• **Leestekst**:

============

Smalhoudt, Maria Catharina Johanna (ca. 1773-1832)

 
English | Nederlands

SmalhoudT, Maria Catharina Johanna, ook abusievelijk bekend als Smalwout (geb. Londen? ca. 1773 – gest. Amsterdam 17-2-1832), zangeres en toneelspeelster. Dochter van Jan Smalhoudt (gest. na 1790). Maria Catharina Johanna Smalhoudt ging op 10-6-1790 in Amsterdam in ondertrouw met Jean Louis Pieter Leonardus Freubel (1763-1828), violist, later orkestmeester. Uit dit huwelijk werden 4 dochters en 5 zoons geboren, van wie 1 dochter en 2 zoons jong overleden.

============

• **Wat te doen**:
(1) Beantwoord de volgende vragen over de tekst over Smalhoudt.
(a) In welke stad is zij overleden?
(b) Op welke datum ging zij in ondertrouw?
(c) Hoeveel dochters en hoeveel zoons werden uit haar huwelijk geboren?
(2) Ga verder met de tekst over Smalhoudt, aansluitend op de laatste zin.

• **Fragmenten uit data**:
============

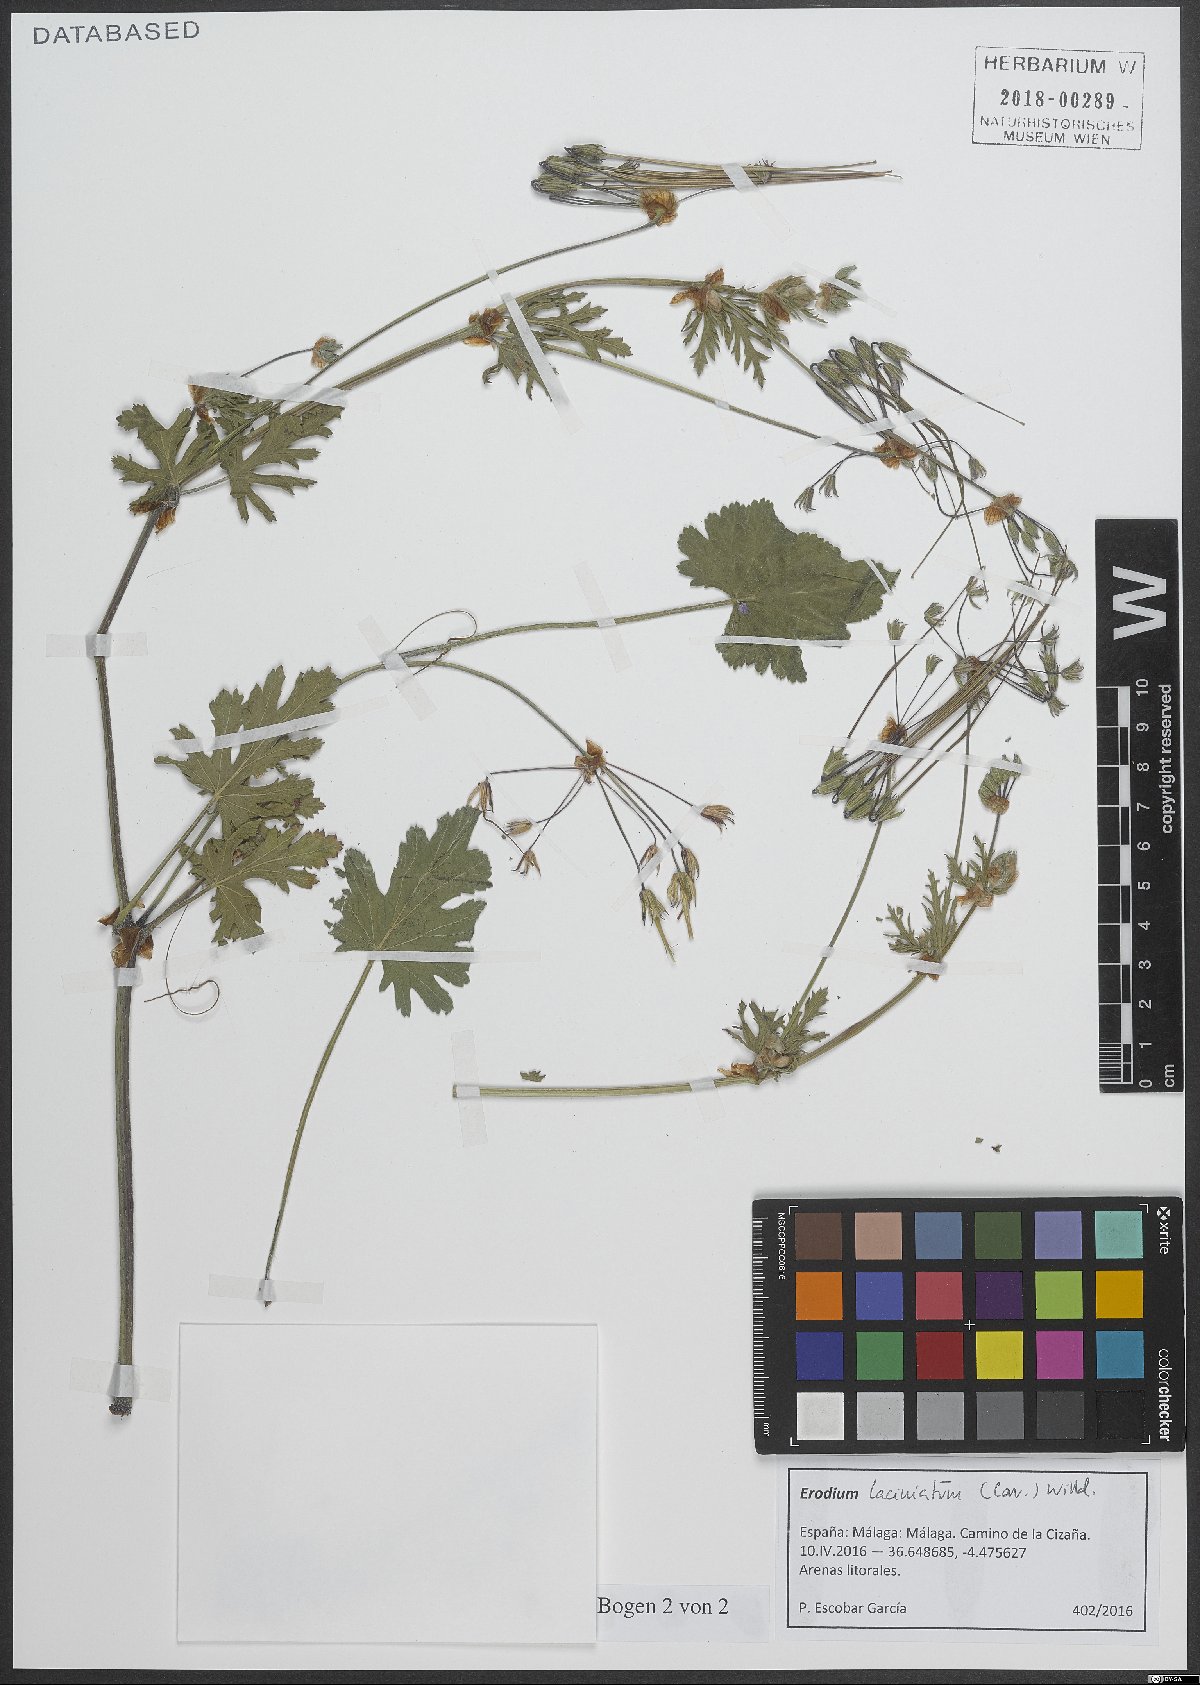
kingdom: Plantae
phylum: Tracheophyta
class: Magnoliopsida
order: Geraniales
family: Geraniaceae
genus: Erodium
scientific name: Erodium laciniatum
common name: Cutleaf stork's bill
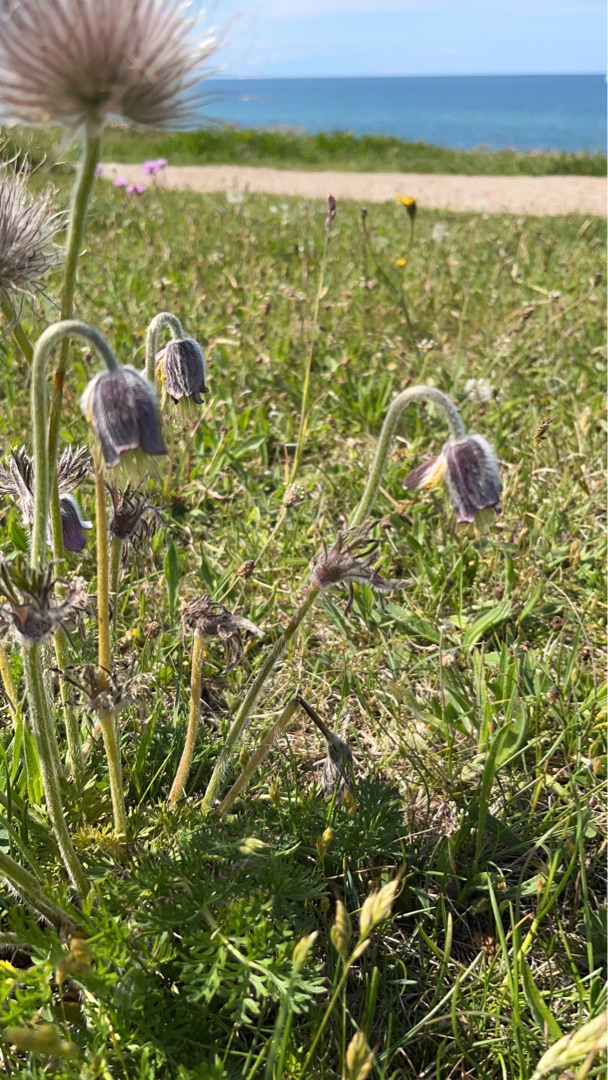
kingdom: Plantae
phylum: Tracheophyta
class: Magnoliopsida
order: Ranunculales
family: Ranunculaceae
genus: Pulsatilla
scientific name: Pulsatilla pratensis
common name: Nikkende kobjælde
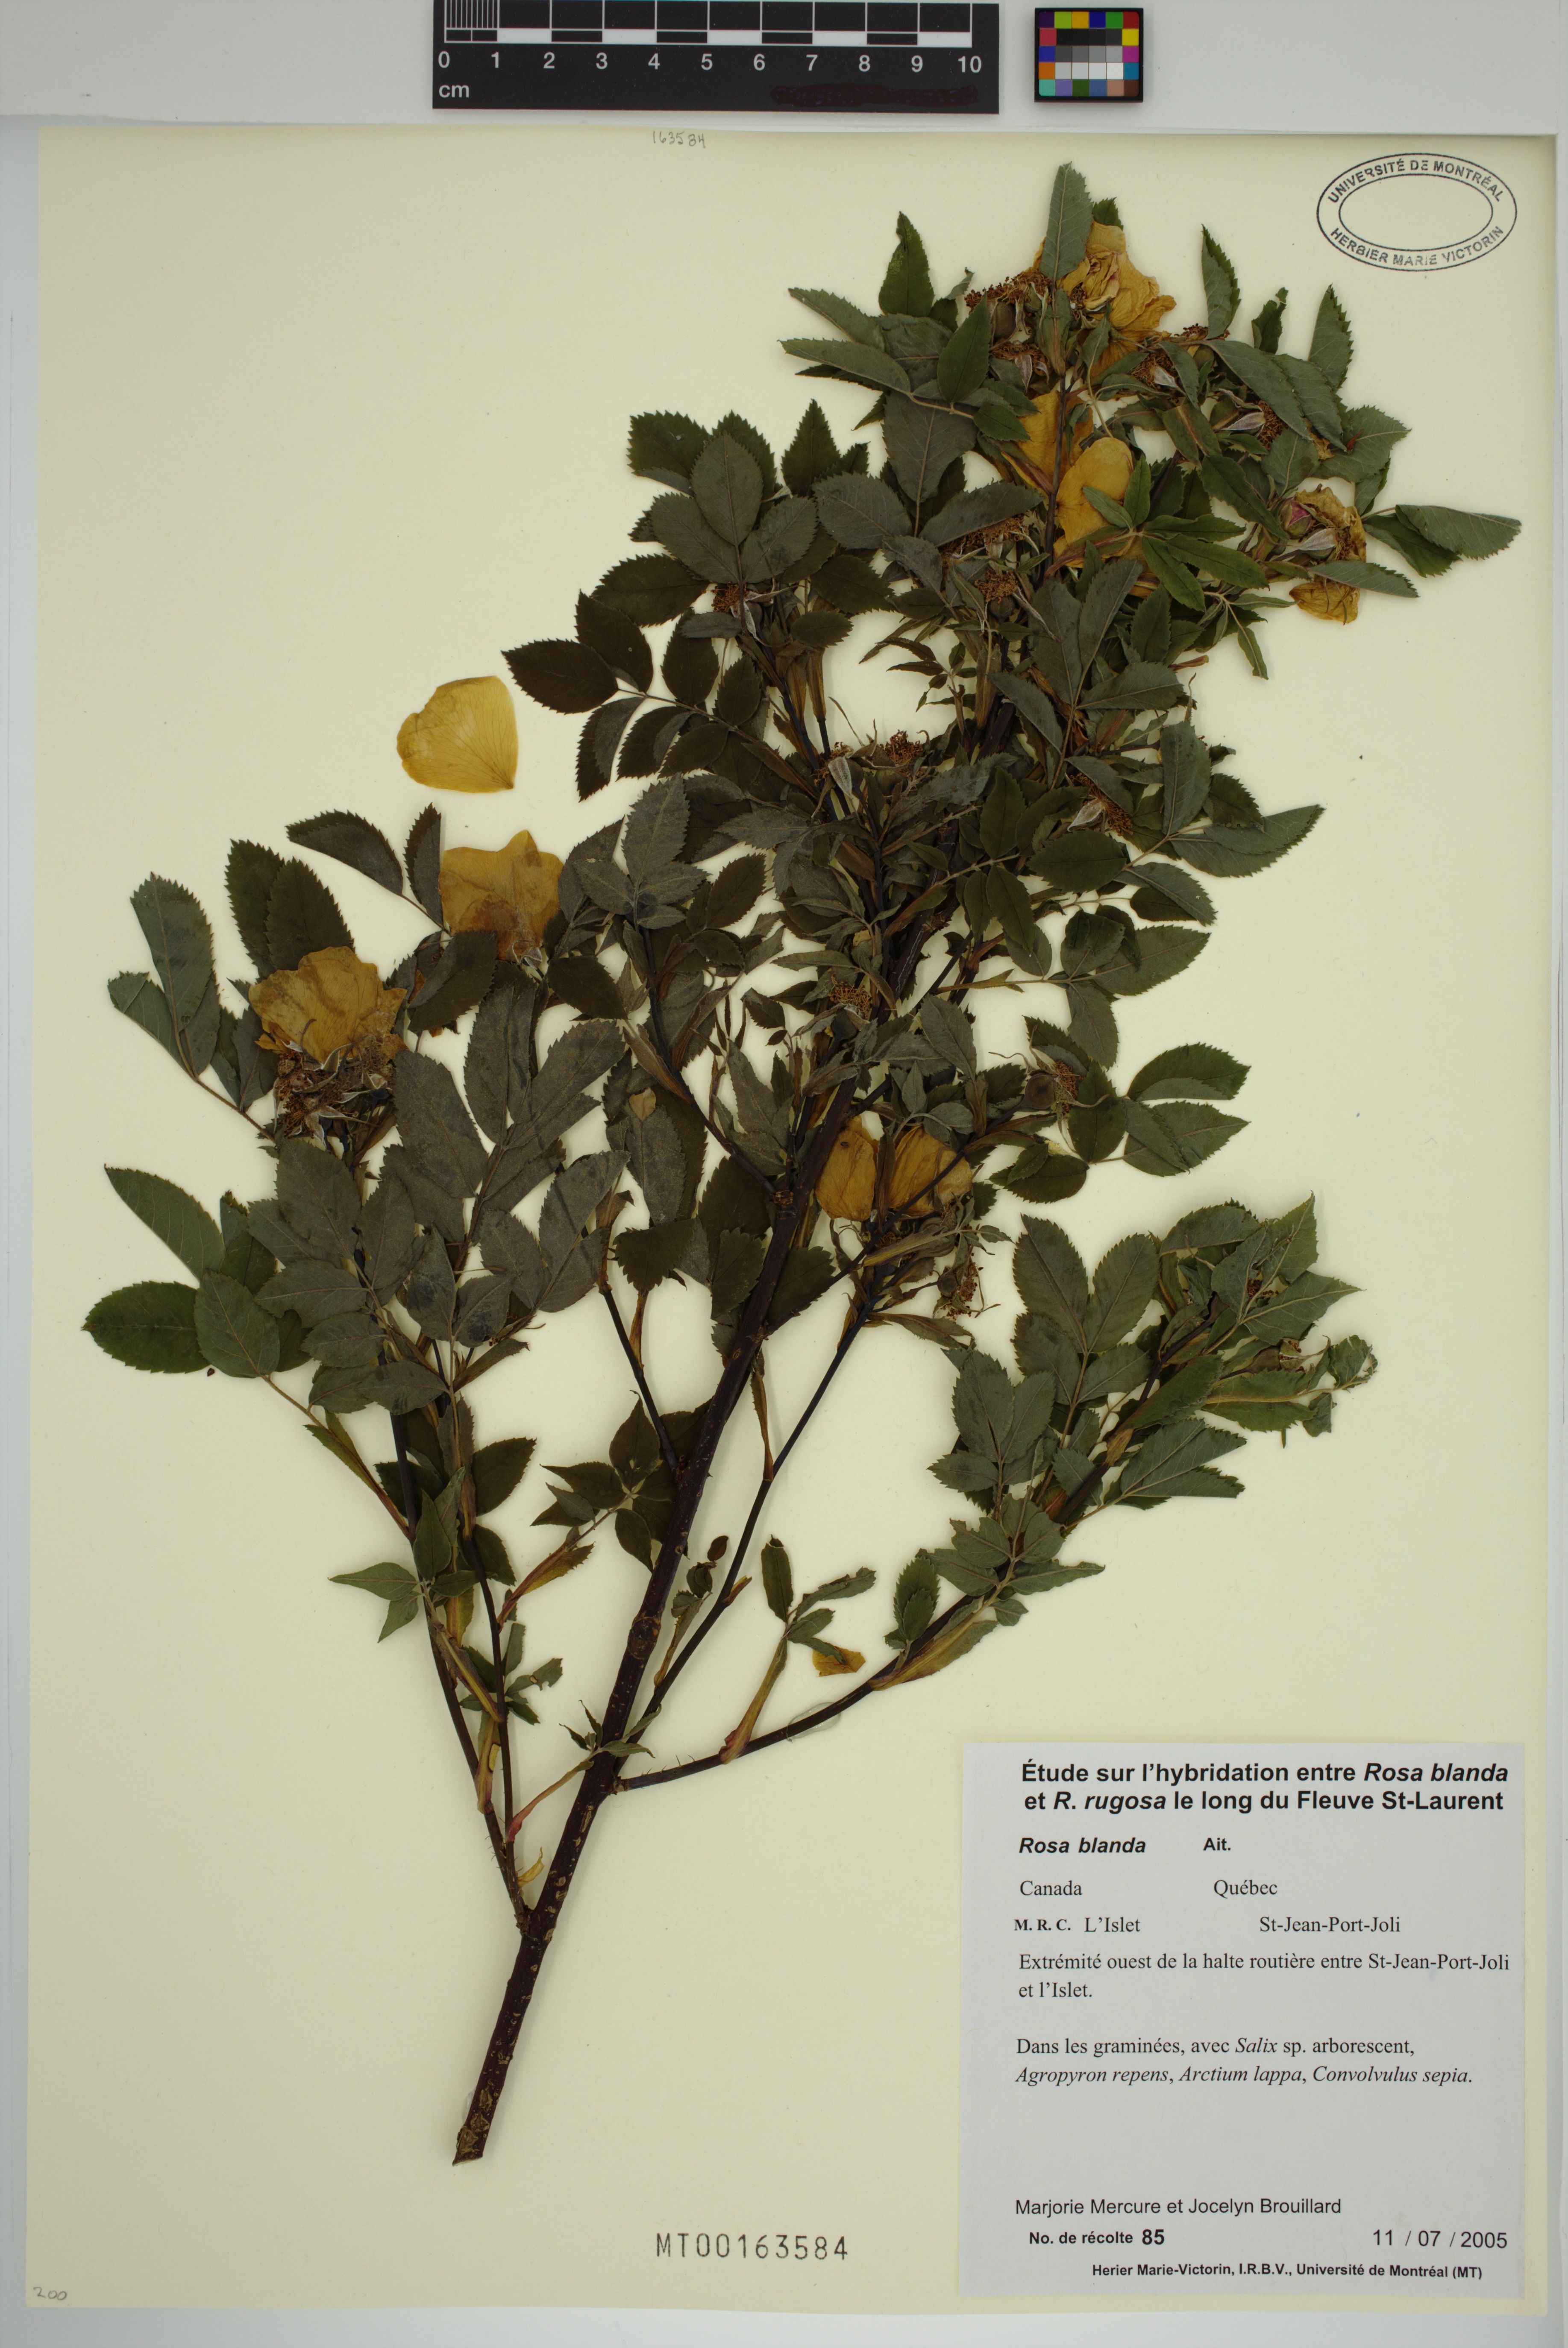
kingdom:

============

• **Antwoorden per opdracht**:
(1)
(a) Amsterdam
(b) 10-6-1790
(c) 4 dochters en 5 zoons

(2)
Van het leven van Maria Catharina Johanna Smalhoudt is geen spoor te vinden tot aan haar huwelijk in 1790 met Jean Louis Pieter Leonardus (Jean) Freubel. Uit haar ondertrouwakte blijkt dat haar vader Jan heette; haar moeder wordt niet genoemd. Zij gaf zelf op zeventien jaar te zijn en afkomstig uit Londen. Voor Jean Freubel, sinds 1788 altviolist in het orkest van de Amsterdamse Schouwburg, was het zijn tweede huwelijk. Van de negen kinderen die het echtpaar kreeg, bereikten waarschijnlijk zes de volwassen leeftijd. Het eerste kind, een dochter, werd in 1791 rooms-katholiek gedoopt, alle volgende gereformeerd, op één na in de Amstelkerk. Het gezin woonde jarenlang in de Tweede Weteringstraat bij een zekere Meijerink, waarschijnlijk een verwant van Freubels eerste vrouw, die Meijerink heette. Op enig moment zijn ze verhuisd: hun laatste kind werd in 1803 gedoopt in de Westerkerk.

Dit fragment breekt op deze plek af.